Le proposte di +Europa: ottime per il disastro economico e sociale

Le proposte di +Europa: ottime per il disastro economico e sociale

Sanremo è finito (per fortuna) e si ritorna a quello che si faceva prima: ascoltare i politici che fanno campagna elettorale. Tra questi spunta Emma Bonino, che va in ogni trasmissione a mostrare il suo programma, intriso di un becero europeismo che farebbe rabbrividire persino il più europeista del nostro pianeta, per non parlare del programma politico del partito di cui la Sig.ra Bonino è la promotrice.

Il partito si chiama + Europa (già il nome è tutto un programma) e si prefigge, fra i vari obiettivi, quello di portare alla creazione degli USE (gli Stati Uniti d’Europa), riempiti però di orde di immigrati clandestini il cui unico compito è la svalutazione del fattore lavoro, contribuendo a un dumping salariale nei confronti dei lavoratori nazionali che, privi di diritti sociali, saranno costretti ad accettare paghe da fame. Chiedere ” più Europa” a un paese che sta morendo di troppa Europa è come dire a un tossicodipendente che sta morendo che ci vuole più droga.

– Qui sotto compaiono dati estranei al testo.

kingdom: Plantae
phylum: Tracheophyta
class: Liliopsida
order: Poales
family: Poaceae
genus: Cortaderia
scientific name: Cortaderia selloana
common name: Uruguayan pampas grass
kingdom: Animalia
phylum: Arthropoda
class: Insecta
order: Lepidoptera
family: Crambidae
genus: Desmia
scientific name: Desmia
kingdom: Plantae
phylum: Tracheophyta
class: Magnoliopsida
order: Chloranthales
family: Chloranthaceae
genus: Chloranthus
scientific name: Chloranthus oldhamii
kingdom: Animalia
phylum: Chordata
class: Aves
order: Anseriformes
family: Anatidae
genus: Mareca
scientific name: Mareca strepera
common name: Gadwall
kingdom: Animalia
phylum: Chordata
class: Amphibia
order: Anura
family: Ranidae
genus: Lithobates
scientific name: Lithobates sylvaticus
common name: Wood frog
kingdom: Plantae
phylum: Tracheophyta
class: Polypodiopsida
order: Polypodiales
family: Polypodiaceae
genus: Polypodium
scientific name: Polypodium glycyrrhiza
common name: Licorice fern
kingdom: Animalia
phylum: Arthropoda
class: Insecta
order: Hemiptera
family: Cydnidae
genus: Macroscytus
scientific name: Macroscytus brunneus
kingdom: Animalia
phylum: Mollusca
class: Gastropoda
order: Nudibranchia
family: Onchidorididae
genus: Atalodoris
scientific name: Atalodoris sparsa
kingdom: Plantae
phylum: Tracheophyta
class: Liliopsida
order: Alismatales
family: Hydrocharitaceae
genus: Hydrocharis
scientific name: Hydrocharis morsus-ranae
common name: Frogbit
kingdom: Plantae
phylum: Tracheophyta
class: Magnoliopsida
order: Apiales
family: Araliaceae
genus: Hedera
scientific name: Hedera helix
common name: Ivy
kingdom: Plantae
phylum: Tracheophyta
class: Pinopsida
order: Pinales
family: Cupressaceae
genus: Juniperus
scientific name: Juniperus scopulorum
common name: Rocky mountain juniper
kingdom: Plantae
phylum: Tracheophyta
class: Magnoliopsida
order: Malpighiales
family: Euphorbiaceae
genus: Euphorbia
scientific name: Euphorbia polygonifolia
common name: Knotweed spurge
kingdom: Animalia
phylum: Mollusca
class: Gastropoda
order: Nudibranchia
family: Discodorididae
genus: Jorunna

Ma vediamo le proposte di questo partito: fra queste troviamo il blocco della spesa pubblica primaria nominale per i prossimi 5 anni. Ma cosa significa? La spesa pubblica primaria nominale è la spesa pubblica al netto della spesa per interessi sul debito pubblico, cioè si tratta della spesa per far funzionare la macchina statale e distribuire servizi sociali e contributi alle famiglie. Che si tratti di spesa nominale vuol dire che non si considera l’aumento dovuto all’inflazione. Peccato che la spesa pubblica sia una componente positiva del PIL, poiché oltre ad aumentare la domanda ha tra i suoi effetti indiretti quello di aumentare il reddito: se lo Stato vuole costruire un ponte, dovrà assumere lavoratori che dovranno essere pagati e che in parte consumeranno e risparmieranno questo stipendio. Il consumo fa aumentare la produzione e, mediante i cosiddetti moltiplicatori, il reddito nazionale.

Fare politiche espansive, come ad esempio un aumento del deficit pubblico (=surplus del settore privato, cioè famiglie e imprese) è l’unico modo per alleggerire il debito pubblico in rapporto al PIL. E’ semplice matematica: se abbiamo il rapporto debito/PIL, ad esempio pari a 56/10= 5,6 % e vogliamo ridurre questo rapporto, lo Stato potrà aumentare il deficit pubblico di un punto (=ricordiamo ancora che il deficit pubblico è ricchezza del settore privato) facendo aumentare anche il PIL. Quindi, per riprendere il nostro esempio, avremmo un rapporto debito/PIL pari a 57/11,25= 5,07%, ipotizzando il caso più restrittivo in cui i consumatori spendano a malapena il 20% del proprio reddito.

Ecco l’unico modo per una efficace riduzione del debito: non ulteriori manovre lacrime a sangue che rendono la nostra domanda interna anemica; se si vuole evitare un’ulteriore macelleria sociale e si vuole ridurre il debito c’è solo un modo, che è aumentare gli investimenti pubblici e la domanda di servizi collettivi, facendo sì che cresca il denominatore, cioè il PIL. Ma per fare questo bisogna combattere contro i vincoli al debito e al deficit imposti dai trattati europei e contro il contesto economico-finanziario che ne impone il rispetto, cioè l’integrazione monetaria, che comporta il controllo sulle finanze dei singoli stati da parte della BCE.

L’altra proposta della Bonino, cioè la riduzione delle imposte alle imprese (Ires) e la loro sostituzione con l’aumento dell’Iva, peggiorerebbe ancora di più la situazione. Infatti l’aumento dell’Iva avrebbe i seguenti effetti diretti: aumenterebbe i prezzi e ridurrebbe in proporzione il reddito della massa dei lavoratori, visto che si tratta di una imposta per definizione regressiva, cioè che, pesando ugualmente sul miliardario e sul commesso di negozio, redistribuisce il reddito nazionale dai poveri ai ricchi.

E’ evidente come Emma Bonin(S)o(ros) abbia fatto un buco nell’acqua, apostola di un neoliberismo che ha portato solo morte (per ulteriori approfondimenti chiedete in Grecia, oppure semplicemente fatevi una passeggiata ai mercati generali del vostro paese). Al “più Europa” rispondiamo “più Italia”, e per gli italiani… sia per chi lotta ogni giorno per portare a casa un pezzo di pane per sé e per i suoi figli, ma anche per chi non c’è più, per chi si è tolto la vita a causa delle folli politiche economiche imposte da questa europa (volutamente minuscolo). Non vi dimenticheremo.